Documenti • 20 Febbraio 2004

Ordinanza 15 gennaio 1996, n.287

Tribunale Civile di Salerno. Ordinanza 15 gennaio 1996, n. 287.

(Palumbo; Libero)

(omissis)

Osserva in diritto

Nel nostro ordinamento l’attribuzione del cognome è ordinariamente conseguente al possesso di uno status familiare, per cui quando l’art. 6 c.c. dispone: “Ogni persona ha diritto al nome che le è per legge attribuito” non rinvia a norme che disciplinano direttamente l’acquisto del nome, bensì a norme che regolano in genere il riconoscimento di uno status (e cioè prendono in esame tutte le possibili vicende in tema di filiazione legittima, naturale, legittimazione e adozione) e quindi, indirettamente, l’assunzione del nome.

Tra i diritti che formano il patrimonio irretrattabile della persona umana l’art. 2 della Costituzione riconosce e garantisce anche il diritto all’identità personale.

Si tratta del diritto di essere sé stesso, inteso come rispetto dell’immagine di partecipare alla vita associata, con acquisizioni di idee ed esperienze, con le convinzioni ideologiche, religiose, morali e sociali che differenziano, ed al tempo stesso qualificano, l’individuo.

L’identità personale costituisce un bene per sé medesima, indipendentemente dalla condizione personale e sociale, dai pregi e dai difetti del soggetto, di guisa che a ciascuno è riconosciuto il diritto a che la sua individualità sia preservata.

(omissis)

Sulla base delle suesposte riflessioni la Corte costituzionale, con sentenza 3 febbraio 1994 n. 13 ha dichiarato costituzionalmente illegittimo, per violazione dell’art. 2 Cost., l’art. 165 cit. r.d. 9 luglio 1939 n. 1238 (ordinamento dello stato civile) nella parte in cui non prevede che, quando la rettifica degli atti dello stato civile, intervenuta per ragioni indipendenti dal soggetto cui si riferisce, comporti il cambiamento del cognome il soggetto stesso possa ottenere dal giudice il riconoscimento del diritto a mantenere il cognome originariamente attribuitogli ove questo sia ormai da ritenersi segno distintivo della sua identità personale.

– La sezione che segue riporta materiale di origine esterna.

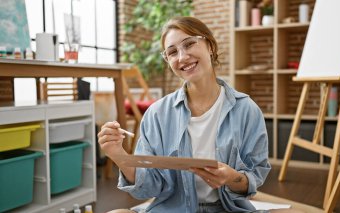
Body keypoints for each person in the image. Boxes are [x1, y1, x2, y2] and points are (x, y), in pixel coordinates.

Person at [98, 16, 271, 212]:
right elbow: (148, 188)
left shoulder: (246, 109)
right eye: (172, 52)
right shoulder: (157, 113)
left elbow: (253, 177)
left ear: (210, 46)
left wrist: (232, 178)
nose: (182, 57)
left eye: (189, 44)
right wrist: (119, 155)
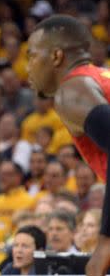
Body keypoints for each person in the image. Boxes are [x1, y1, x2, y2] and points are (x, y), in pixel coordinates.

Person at [26, 14, 110, 275]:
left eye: (32, 56)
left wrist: (105, 243)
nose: (28, 67)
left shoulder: (72, 90)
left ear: (56, 57)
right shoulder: (98, 77)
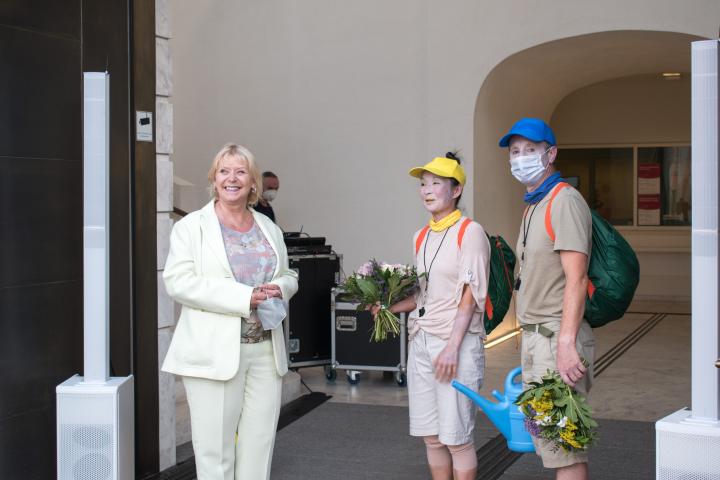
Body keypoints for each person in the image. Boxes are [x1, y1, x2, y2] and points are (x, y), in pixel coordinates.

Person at [161, 143, 298, 480]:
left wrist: (281, 287)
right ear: (214, 178)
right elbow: (178, 283)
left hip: (266, 350)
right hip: (213, 354)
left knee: (258, 447)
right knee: (215, 454)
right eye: (224, 171)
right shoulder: (191, 227)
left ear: (253, 182)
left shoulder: (268, 227)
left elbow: (290, 274)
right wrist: (244, 297)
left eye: (240, 172)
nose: (232, 178)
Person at [379, 154, 490, 480]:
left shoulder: (469, 232)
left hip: (454, 343)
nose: (427, 190)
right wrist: (387, 307)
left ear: (456, 190)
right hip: (422, 340)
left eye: (436, 184)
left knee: (456, 438)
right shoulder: (421, 236)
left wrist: (452, 347)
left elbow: (470, 296)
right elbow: (423, 296)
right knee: (431, 435)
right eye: (423, 184)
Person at [499, 118, 594, 480]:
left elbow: (577, 278)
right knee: (550, 444)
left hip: (557, 338)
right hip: (539, 337)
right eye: (515, 152)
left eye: (531, 151)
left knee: (564, 449)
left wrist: (566, 344)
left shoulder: (564, 201)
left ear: (551, 154)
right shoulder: (534, 205)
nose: (521, 159)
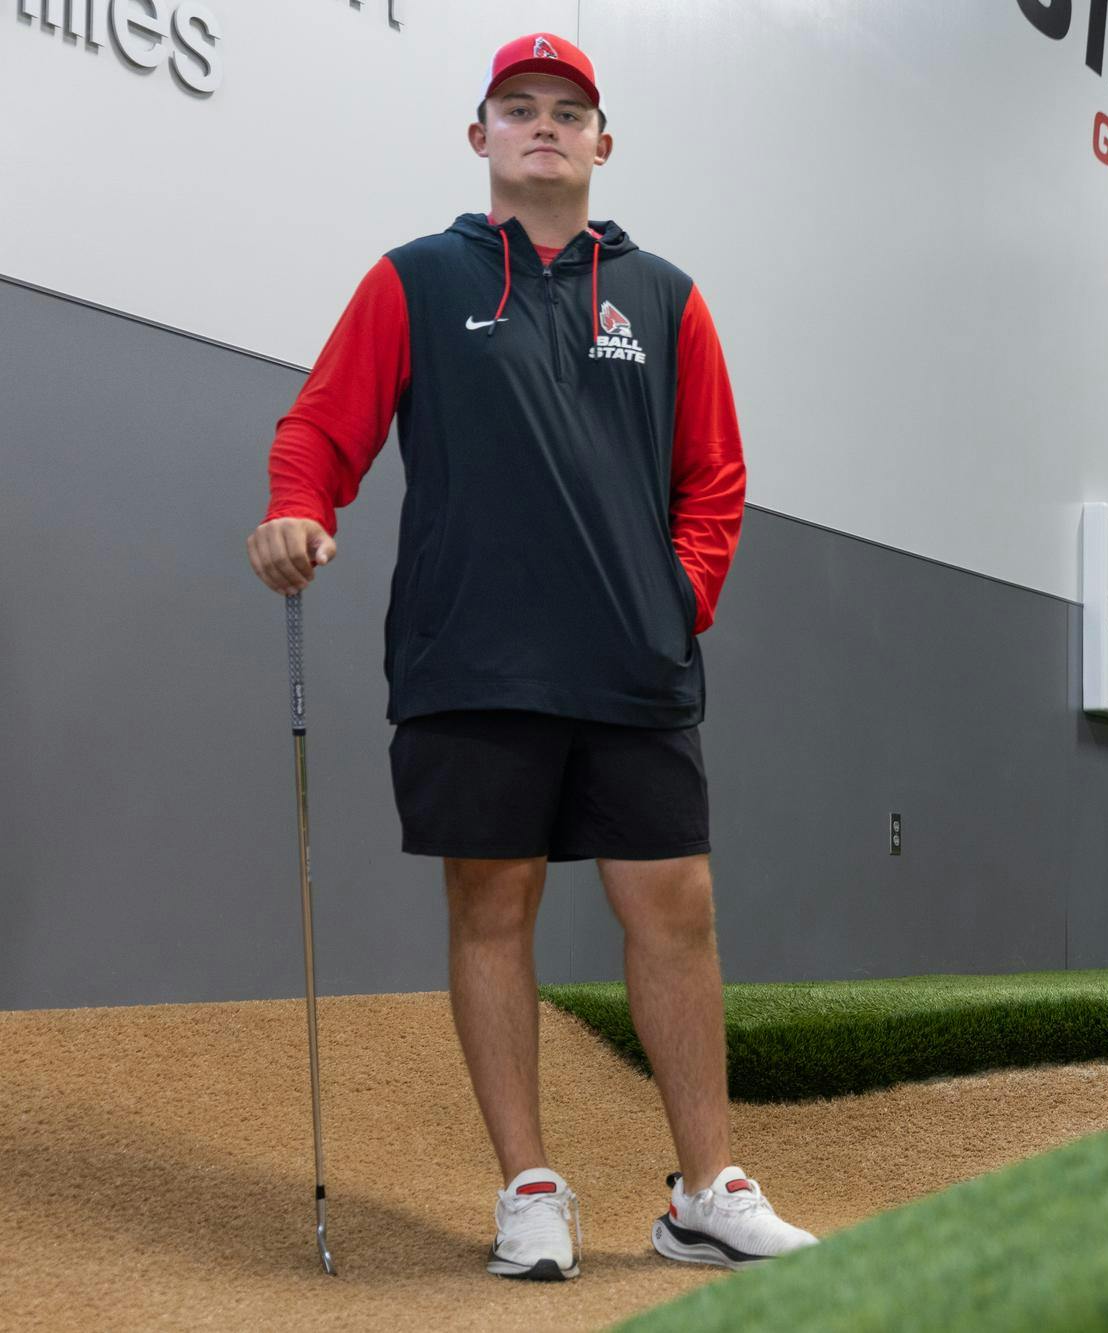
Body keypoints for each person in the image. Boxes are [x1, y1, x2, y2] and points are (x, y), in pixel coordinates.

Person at [245, 32, 816, 1280]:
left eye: (567, 110)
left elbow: (713, 477)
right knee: (490, 908)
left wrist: (677, 601)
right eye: (518, 107)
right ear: (481, 135)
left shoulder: (663, 296)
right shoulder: (410, 282)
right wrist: (301, 510)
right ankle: (531, 1187)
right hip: (470, 656)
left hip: (632, 663)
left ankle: (705, 1191)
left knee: (676, 912)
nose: (542, 125)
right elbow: (318, 431)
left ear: (603, 142)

Osserva il Collegio che la fattispecie de qua non sia sostanzialmente dissimile, quanto alla ratio ispiratrice, a quella dinanzi esaminata poiché pure nel caso di specie a seguito di un atto unilaterale disposto da Pizzuti Luisa ed avente ad oggetto il riconoscimento, per la propria figlia, della ricorrente Libero Luciana, quest’ultima, ex art. 262 c.c. ha assunto il cognome del genitore che per primo la ha riconosciuta. Né può condurre a diverso avviso la partecipazione della stessa all’atto di riconoscimento del 25 novembre 1994 ex artt. 250 e 273 c.c. atteso che i valori in questione appaiono incomparabili tra loro in quanto il diritto al riconoscimento del proprio status di figlio non può subire influenze di sorta e, pertanto, non può logicamente essere condizionato dall’esigenza di mantenere il cognome nelle more acquisito (incongruenza che, allo stato, l’ordinamento provoca). Ne discende la non manifesta infondatezza della questione di incostituzionalità del citato art. 262 c.c. nei termini della già rilavata illegittimità dell’art. 163 r.d. 1939/1238 sostanzialmente analoghe apparendo la fattispecie di guisa che nell’ipotesi affermativa, la ricorrente non troverebbe ostacolo a vedersi riconoscere l’aggiunta del cognome acquisito a quello proprio anche in caso di riconoscimento successivo effettuato dal genitore naturale.

P.Q.M.

Visti gli artt. 134 e segg. della Costituzione e l’art. 262 c.c.;

Dispone l’immediata trasmissione degli atti alla Corte costituzionale affinché si pronunci sulla legittimità dell’art. 262 codice civile in relazione all’art. 2 della Costituzione nei sensi di cui alla parte motiva.